Primary signatories were the heads of state of the United States and the Soviet Union (and later the Russian Federation following dissolution). Ratification involved legislative bodies such as the United States Senate and the Supreme Soviet of the USSR, alongside executive actions from presidents including those who served in the administrations of Ronald Reagan, George H. W. Bush, and Mikhail Gorbachev. Successor states and policymakers from the Commonwealth of Independent States engaged with treaty succession issues, and later leaders including Boris Yeltsin negotiated implementation, while confirmation votes and implementing legislation were processed through institutions like the Congress of the United States and the State Duma.

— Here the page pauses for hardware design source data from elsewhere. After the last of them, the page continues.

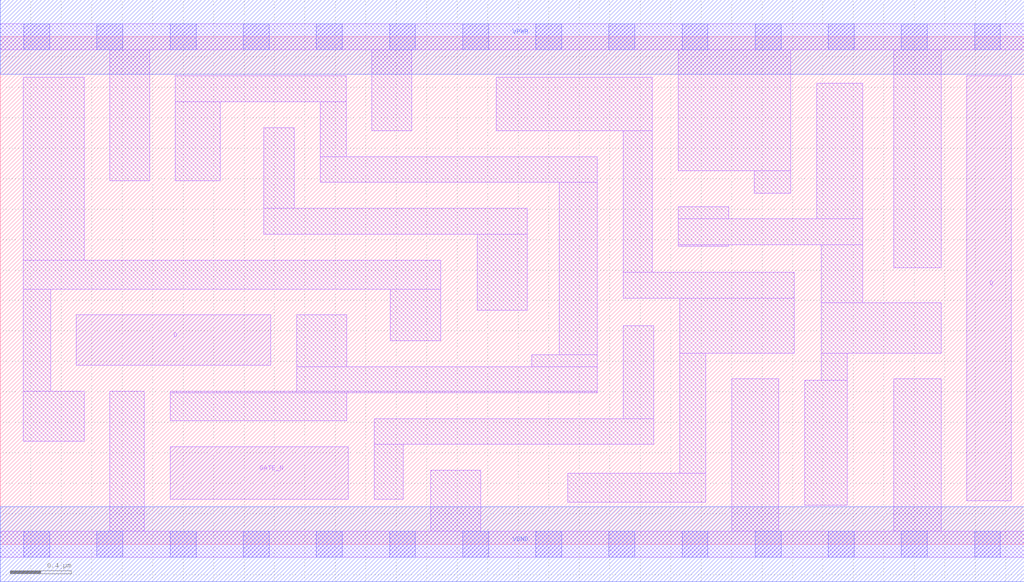
<source format=lef>
# Copyright 2020 The SkyWater PDK Authors
#
# Licensed under the Apache License, Version 2.0 (the "License");
# you may not use this file except in compliance with the License.
# You may obtain a copy of the License at
#
#     https://www.apache.org/licenses/LICENSE-2.0
#
# Unless required by applicable law or agreed to in writing, software
# distributed under the License is distributed on an "AS IS" BASIS,
# WITHOUT WARRANTIES OR CONDITIONS OF ANY KIND, either express or implied.
# See the License for the specific language governing permissions and
# limitations under the License.
#
# SPDX-License-Identifier: Apache-2.0

VERSION 5.7 ;
  NAMESCASESENSITIVE ON ;
  NOWIREEXTENSIONATPIN ON ;
  DIVIDERCHAR "/" ;
  BUSBITCHARS "[]" ;
UNITS
  DATABASE MICRONS 200 ;
END UNITS
MACRO sky130_fd_sc_lp__dlxtn_1
  CLASS CORE ;
  SOURCE USER ;
  FOREIGN sky130_fd_sc_lp__dlxtn_1 ;
  ORIGIN  0.000000  0.000000 ;
  SIZE  6.720000 BY  3.330000 ;
  SYMMETRY X Y R90 ;
  SITE unit ;
  PIN D
    ANTENNAGATEAREA  0.159000 ;
    DIRECTION INPUT ;
    USE SIGNAL ;
    PORT
      LAYER li1 ;
        RECT 0.500000 1.175000 1.775000 1.505000 ;
    END
  END D
  PIN Q
    ANTENNADIFFAREA  0.556500 ;
    DIRECTION OUTPUT ;
    USE SIGNAL ;
    PORT
      LAYER li1 ;
        RECT 6.345000 0.285000 6.635000 3.075000 ;
    END
  END Q
  PIN GATE_N
    ANTENNAGATEAREA  0.159000 ;
    DIRECTION INPUT ;
    USE CLOCK ;
    PORT
      LAYER li1 ;
        RECT 1.115000 0.295000 2.285000 0.640000 ;
    END
  END GATE_N
  PIN VGND
    DIRECTION INOUT ;
    USE GROUND ;
    PORT
      LAYER met1 ;
        RECT 0.000000 -0.245000 6.720000 0.245000 ;
    END
  END VGND
  PIN VPWR
    DIRECTION INOUT ;
    USE POWER ;
    PORT
      LAYER met1 ;
        RECT 0.000000 3.085000 6.720000 3.575000 ;
    END
  END VPWR
  OBS
    LAYER li1 ;
      RECT 0.000000 -0.085000 6.720000 0.085000 ;
      RECT 0.000000  3.245000 6.720000 3.415000 ;
      RECT 0.150000  0.675000 0.550000 1.005000 ;
      RECT 0.150000  1.005000 0.330000 1.675000 ;
      RECT 0.150000  1.675000 2.890000 1.865000 ;
      RECT 0.150000  1.865000 0.550000 3.065000 ;
      RECT 0.720000  0.085000 0.945000 1.005000 ;
      RECT 0.720000  2.385000 0.980000 3.245000 ;
      RECT 1.115000  0.810000 2.275000 0.995000 ;
      RECT 1.115000  0.995000 3.920000 1.005000 ;
      RECT 1.150000  2.385000 1.445000 2.905000 ;
      RECT 1.150000  2.905000 2.270000 3.075000 ;
      RECT 1.730000  2.035000 3.460000 2.205000 ;
      RECT 1.730000  2.205000 1.930000 2.735000 ;
      RECT 1.945000  1.005000 3.920000 1.165000 ;
      RECT 1.945000  1.165000 2.275000 1.505000 ;
      RECT 2.100000  2.375000 3.920000 2.545000 ;
      RECT 2.100000  2.545000 2.270000 2.905000 ;
      RECT 2.440000  2.715000 2.700000 3.245000 ;
      RECT 2.455000  0.295000 2.645000 0.655000 ;
      RECT 2.455000  0.655000 4.290000 0.825000 ;
      RECT 2.560000  1.335000 2.890000 1.675000 ;
      RECT 2.825000  0.085000 3.155000 0.485000 ;
      RECT 3.130000  1.535000 3.460000 2.035000 ;
      RECT 3.255000  2.715000 4.280000 3.065000 ;
      RECT 3.490000  1.165000 3.920000 1.245000 ;
      RECT 3.670000  1.245000 3.920000 2.375000 ;
      RECT 3.725000  0.275000 4.630000 0.465000 ;
      RECT 4.090000  0.825000 4.290000 1.435000 ;
      RECT 4.090000  1.615000 5.210000 1.785000 ;
      RECT 4.090000  1.785000 4.280000 2.715000 ;
      RECT 4.450000  1.955000 4.780000 1.965000 ;
      RECT 4.450000  1.965000 5.660000 2.135000 ;
      RECT 4.450000  2.135000 4.780000 2.215000 ;
      RECT 4.450000  2.450000 5.190000 3.245000 ;
      RECT 4.460000  0.465000 4.630000 1.255000 ;
      RECT 4.460000  1.255000 5.210000 1.615000 ;
      RECT 4.800000  0.085000 5.110000 1.085000 ;
      RECT 4.950000  2.305000 5.190000 2.450000 ;
      RECT 5.280000  0.255000 5.560000 1.075000 ;
      RECT 5.360000  2.135000 5.660000 3.025000 ;
      RECT 5.390000  1.075000 5.560000 1.255000 ;
      RECT 5.390000  1.255000 6.175000 1.585000 ;
      RECT 5.390000  1.585000 5.660000 1.965000 ;
      RECT 5.865000  0.085000 6.175000 1.085000 ;
      RECT 5.865000  1.815000 6.175000 3.245000 ;
    LAYER mcon ;
      RECT 0.155000 -0.085000 0.325000 0.085000 ;
      RECT 0.155000  3.245000 0.325000 3.415000 ;
      RECT 0.635000 -0.085000 0.805000 0.085000 ;
      RECT 0.635000  3.245000 0.805000 3.415000 ;
      RECT 1.115000 -0.085000 1.285000 0.085000 ;
      RECT 1.115000  3.245000 1.285000 3.415000 ;
      RECT 1.595000 -0.085000 1.765000 0.085000 ;
      RECT 1.595000  3.245000 1.765000 3.415000 ;
      RECT 2.075000 -0.085000 2.245000 0.085000 ;
      RECT 2.075000  3.245000 2.245000 3.415000 ;
      RECT 2.555000 -0.085000 2.725000 0.085000 ;
      RECT 2.555000  3.245000 2.725000 3.415000 ;
      RECT 3.035000 -0.085000 3.205000 0.085000 ;
      RECT 3.035000  3.245000 3.205000 3.415000 ;
      RECT 3.515000 -0.085000 3.685000 0.085000 ;
      RECT 3.515000  3.245000 3.685000 3.415000 ;
      RECT 3.995000 -0.085000 4.165000 0.085000 ;
      RECT 3.995000  3.245000 4.165000 3.415000 ;
      RECT 4.475000 -0.085000 4.645000 0.085000 ;
      RECT 4.475000  3.245000 4.645000 3.415000 ;
      RECT 4.955000 -0.085000 5.125000 0.085000 ;
      RECT 4.955000  3.245000 5.125000 3.415000 ;
      RECT 5.435000 -0.085000 5.605000 0.085000 ;
      RECT 5.435000  3.245000 5.605000 3.415000 ;
      RECT 5.915000 -0.085000 6.085000 0.085000 ;
      RECT 5.915000  3.245000 6.085000 3.415000 ;
      RECT 6.395000 -0.085000 6.565000 0.085000 ;
      RECT 6.395000  3.245000 6.565000 3.415000 ;
  END
END sky130_fd_sc_lp__dlxtn_1

</source>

Implementation and verification

Implementation relied on verification regimes developed cooperatively by specialists from the Arms Control and Disarmament Agency, the Russian Ministry of Defense, and scientific teams from the Los Alamos National Laboratory and the All-Russian Scientific Research Institute of Experimental Physics. Verification measures included on-site inspections, telemetry exchanges, perimeter portal monitoring at bases such as Wright-Patterson Air Force Base, and data exchanges modeled on prior practices at Vienna and Geneva. Cooperative threat reduction programs and technical assistance from agencies including the Nunn-Lugar Cooperative Threat Reduction Program supported dismantlement activities at sites like Mayak and facilitated secure warhead storage and disposition overseen by engineers formerly affiliated with institutions such as the Kurchatov Institute.

Impact and criticism

START produced measurable reductions in strategic arsenals and set precedents for verification that influenced subsequent accords involving officials from the United States Department of Defense and the Russian Ministry of Foreign Affairs. Proponents credited START with enhancing strategic stability and fostering collaboration among analysts at think tanks like the Carnegie Endowment for International Peace and the Cato Institute. Critics, including some members of the United States Congress and analysts from institutions such as the Heritage Foundation, argued that counting rules left ambiguities, that verification could be constrained by sovereign concerns, and that the treaty did not address tactical nuclear weapons maintained by forces such as the Soviet Ground Forces or storage arrangements at bases including Klausurtal-style facilities. Additional concerns were voiced by diplomats associated with the North Atlantic Treaty Organization and analysts tracking deployments in regions involving the Baltic states and Eastern Europe.

START’s mechanisms informed later agreements such as the Strategic Offensive Reductions Treaty, the New START Treaty, and frameworks negotiated at summits like the Prague Summit (2009). The treaty’s legacy persists in institutions and programs established to manage arms reductions, including cooperation between the International Atomic Energy Agency and national agencies, and in doctrinal shifts across the United States Strategic Command and the Russian Strategic Rocket Forces. Scholars at universities such as Harvard University, Stanford University, and Moscow State University continue to study START’s technical annexes and political effects, and museums and archives at places like the National Archives and Records Administration preserve documentation of the negotiations and implementation.